*** Block opens ***

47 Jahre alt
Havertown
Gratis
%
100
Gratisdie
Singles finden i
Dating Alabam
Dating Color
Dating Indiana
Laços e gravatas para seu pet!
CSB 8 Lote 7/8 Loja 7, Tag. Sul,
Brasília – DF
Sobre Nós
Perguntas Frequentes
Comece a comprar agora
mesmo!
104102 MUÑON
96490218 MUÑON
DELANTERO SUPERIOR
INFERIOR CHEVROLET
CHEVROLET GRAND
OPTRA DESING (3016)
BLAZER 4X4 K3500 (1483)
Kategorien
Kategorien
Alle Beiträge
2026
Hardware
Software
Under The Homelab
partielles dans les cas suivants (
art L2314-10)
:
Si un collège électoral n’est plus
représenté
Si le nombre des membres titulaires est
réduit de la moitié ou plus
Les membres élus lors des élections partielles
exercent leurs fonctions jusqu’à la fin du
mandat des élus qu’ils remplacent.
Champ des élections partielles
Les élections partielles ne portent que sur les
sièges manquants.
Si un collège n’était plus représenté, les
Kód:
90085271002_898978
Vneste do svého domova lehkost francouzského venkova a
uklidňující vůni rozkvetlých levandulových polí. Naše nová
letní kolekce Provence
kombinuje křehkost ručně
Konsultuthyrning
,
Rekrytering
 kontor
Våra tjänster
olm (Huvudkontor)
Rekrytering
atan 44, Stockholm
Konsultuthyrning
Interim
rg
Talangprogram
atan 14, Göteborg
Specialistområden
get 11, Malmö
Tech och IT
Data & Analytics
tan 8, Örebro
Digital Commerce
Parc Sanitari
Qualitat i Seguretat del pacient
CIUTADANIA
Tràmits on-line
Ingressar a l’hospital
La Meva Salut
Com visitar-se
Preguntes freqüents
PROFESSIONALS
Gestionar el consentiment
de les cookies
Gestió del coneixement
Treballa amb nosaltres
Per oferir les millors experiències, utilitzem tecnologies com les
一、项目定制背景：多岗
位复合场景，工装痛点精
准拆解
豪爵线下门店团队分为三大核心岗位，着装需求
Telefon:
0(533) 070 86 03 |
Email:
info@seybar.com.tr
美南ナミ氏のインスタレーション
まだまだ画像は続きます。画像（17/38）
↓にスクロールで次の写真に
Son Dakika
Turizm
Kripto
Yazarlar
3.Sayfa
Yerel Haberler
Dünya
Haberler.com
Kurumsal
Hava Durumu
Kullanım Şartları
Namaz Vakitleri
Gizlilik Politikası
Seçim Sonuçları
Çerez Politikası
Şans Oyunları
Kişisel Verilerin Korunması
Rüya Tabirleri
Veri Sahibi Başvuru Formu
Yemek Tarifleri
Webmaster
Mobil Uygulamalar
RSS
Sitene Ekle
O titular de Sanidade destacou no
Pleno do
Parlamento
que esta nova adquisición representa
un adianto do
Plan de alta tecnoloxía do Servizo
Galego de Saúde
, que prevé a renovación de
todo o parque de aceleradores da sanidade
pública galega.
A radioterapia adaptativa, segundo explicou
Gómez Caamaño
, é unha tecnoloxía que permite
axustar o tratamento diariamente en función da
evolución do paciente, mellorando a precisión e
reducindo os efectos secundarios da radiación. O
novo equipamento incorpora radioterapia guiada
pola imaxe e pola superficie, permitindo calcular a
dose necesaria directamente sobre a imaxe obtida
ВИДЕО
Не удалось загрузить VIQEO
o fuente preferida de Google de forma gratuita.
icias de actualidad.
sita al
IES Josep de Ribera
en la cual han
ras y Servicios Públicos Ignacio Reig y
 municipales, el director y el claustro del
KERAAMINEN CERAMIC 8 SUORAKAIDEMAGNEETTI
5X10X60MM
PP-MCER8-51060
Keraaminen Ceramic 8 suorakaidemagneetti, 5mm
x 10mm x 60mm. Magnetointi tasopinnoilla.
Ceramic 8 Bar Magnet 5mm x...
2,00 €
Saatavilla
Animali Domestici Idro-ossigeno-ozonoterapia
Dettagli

*** Block closes ***

Find every line in the records above that contains the word "partielles", and copy each of those lines.

partielles dans les cas suivants (
Les membres élus lors des élections partielles
Champ des élections partielles
Les élections partielles ne portent que sur les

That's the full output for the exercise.